Covington's Westside neighborhood grew up around the Western Baptist Theological Seminary and the nearby Linden Grove Cemetery in the 1830s and 1840s. Subdivisions initially laid out by the Western Baptist Education Society were annexed by the city as it spread south to 15th Street by 1843. Today, the Westside stretches from Pike Street on the north, Interstate 75 to the west, 15th Street on the south, and Madison Avenue to the east.


The makeup of the neighborhood's first residents tracked the growth of commerce and industry in the city, with tradespeople and artisans settling here and building Victorian-styled Northern Kentucky townhomes typical of 19th century Covington architecture. Now one of Covington's older neighborhoods, the Westside features a rich architectural heritage spanning a century, housing stock that long-term residents and recent arrivals alike are renovating and restoring with the guidance and support of Covington's Board of Architectural Review and Development and the Center for Great Neighborhoods. Following development of the 12th Street / Martin Luther King, Jr traffic corridor, the city designated the 12th Street historical overlay to encourage preservation of the architectural integrity of a substantial section of the Westside. This sector features one of the more imposing structures built in 19th century Covington — the Bavarian Brewery, once the largest employer in Covington and the largest brewer in the Commonwealth. Recently renovated after years of neglect, the complex now houses the Kenton County Fiscal Court (and a small museum dedicated to Covington's brewing history; photo above shows the building in 2016, pre-renovation).

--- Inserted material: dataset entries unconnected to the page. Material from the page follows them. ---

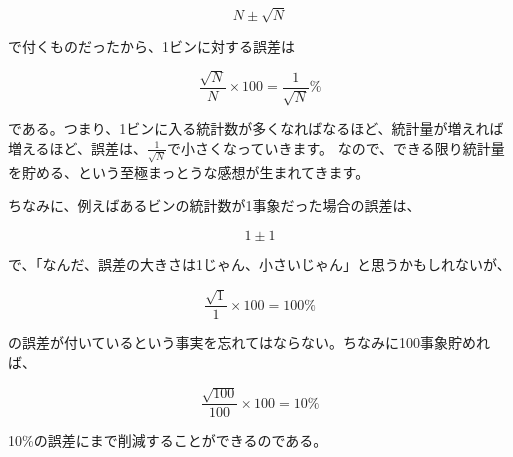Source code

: \begin{equation}
  N\pm\sqrt{N}
\end{equation}

で付くものだったから、1ビンに対する誤差は

\begin{equation}
  \frac{\sqrt{N}}{N}\times 100 = \frac{1}{\sqrt{N}} \%
\end{equation}

である。つまり、1ビンに入る統計数が多くなればなるほど、統計量が増えれば増えるほど、誤差は、$\frac{1}{\sqrt{N}}$で小さくなっていきます。
なので、できる限り統計量を貯める、という至極まっとうな感想が生まれてきます。

ちなみに、例えばあるビンの統計数が1事象だった場合の誤差は、

\begin{equation}
  1\pm 1
\end{equation}

で、「なんだ、誤差の大きさは1じゃん、小さいじゃん」と思うかもしれないが、

\begin{equation}
  \frac{\sqrt{1}}{1}\times 100 = 100 \%
\end{equation}

の誤差が付いているという事実を忘れてはならない。ちなみに100事象貯めれば、

\begin{equation}
  \frac{\sqrt{100}}{100}\times 100 = 10 \%
\end{equation}

10\%の誤差にまで削減することができるのである。


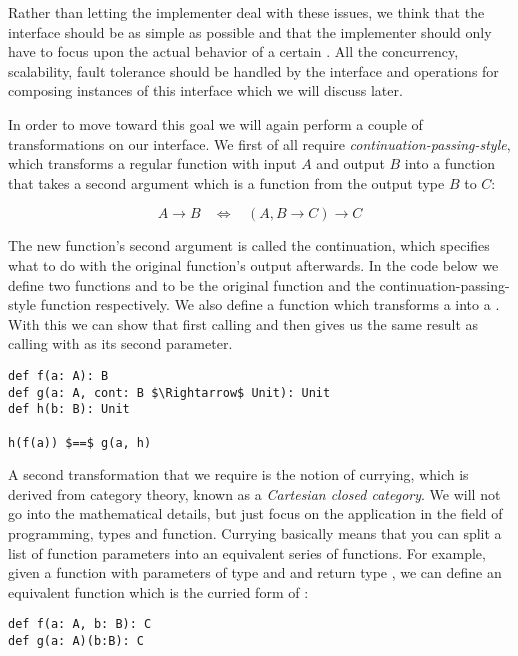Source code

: Rather than letting the implementer deal with these issues, we think that the interface should be as simple as possible and that the implementer should only have to focus upon the actual behavior of a certain \comp. All the concurrency, scalability, fault tolerance should be handled by the interface and operations for composing instances of this interface which we will discuss later.

In order to move toward this goal we will again perform a couple of transformations on our \comp interface. We first of all require \textit{continuation-passing-style}, which transforms a regular function with input $A$ and output $B$ into a function that takes a second argument which is a function from the output type $B$ to $C$:

\[A \rightarrow B \ \ \ \ \Leftrightarrow \ \ \ \ (A, B \rightarrow C) \rightarrow C\]

The new function's second argument is called the continuation, which specifies what to do with the original function's output afterwards. In the code below we define two functions  and  to be the original function and the continuation-passing-style function respectively. We also define a function  which transforms a  into a . With this we can show that first calling  and then  gives us the same result as calling  with  as its second parameter.

\begin{lstlisting}[style=InlineScalaStyle]
def f(a: A): B
def g(a: A, cont: B $\Rightarrow$ Unit): Unit
def h(b: B): Unit

h(f(a)) $==$ g(a, h)
\end{lstlisting}

A second transformation that we require is the notion of currying, which is derived from category theory, known as a \textit{Cartesian closed category}. We will not go into the mathematical details, but just focus on the application in the field of programming, types and function. Currying basically means that you can split a list of function parameters into an equivalent series of functions. For example, given a function  with parameters of type  and  and return type , we can define an equivalent function  which is the curried form of :

\begin{lstlisting}[style=InlineScalaStyle]
def f(a: A, b: B): C
def g(a: A)(b:B): C
\end{lstlisting}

And the Westside has cultivated its history beyond residential streets. Six generations of Covingtonians — starting with its founder — are interred in the Linden Grove cemetery and arboretum, a place where history, community, and nature converge. Some early residents initially laid to rest at the Craig Street Burying Ground were re-interred at Linden Grove, as were troops who fought for the United States Army in the Civil War but died elsewhere. And the cemetery stands out as one of the first racially-integrated cemeteries in a ‘border state,’ boasting the final resting place of (among others) B F Howard, founder of Kentucky’s first Black Elks Lodge, which still serves Covington.

The neighborhood has honored its creative past with a pocket park that honors local artist Henry Farny. And in the restored and repurposed Hellman Lumber building, which once produced the frames on which our houses are built, the Westside has an anchor in a multipurpose community center and artists' space created and managed by the Center for Great Neighborhoods. The Westside has pioneered creative place-making, too, from the Riddle-Yates Community garden — with 40 years of CGN-supported gardening one of the oldest of its kind in the Commonwealth — to a pop-up urban farm and chicken coop project that made use of temporarily vacant city lots in Orchard Park.

Today the Westside is one of the most diverse neighborhoods in the tristate, with descendants of its original residents living side-by-side with younger professionals and hardworking immigrants from Latin America who sustain the neighborhood's working-class roots and make Covington one of the most vibrant cities in Kentucky. Resident-owned family businesses like Wunderbar, Gutierrez Deli, Olla, and ArtMarkit serve the neighborhood, some of them going on 15 years as local institutions. Together we're a community that's preservation-minded, diverse, engaged, and that in decades of continuous change has welcomed every new wave of residents.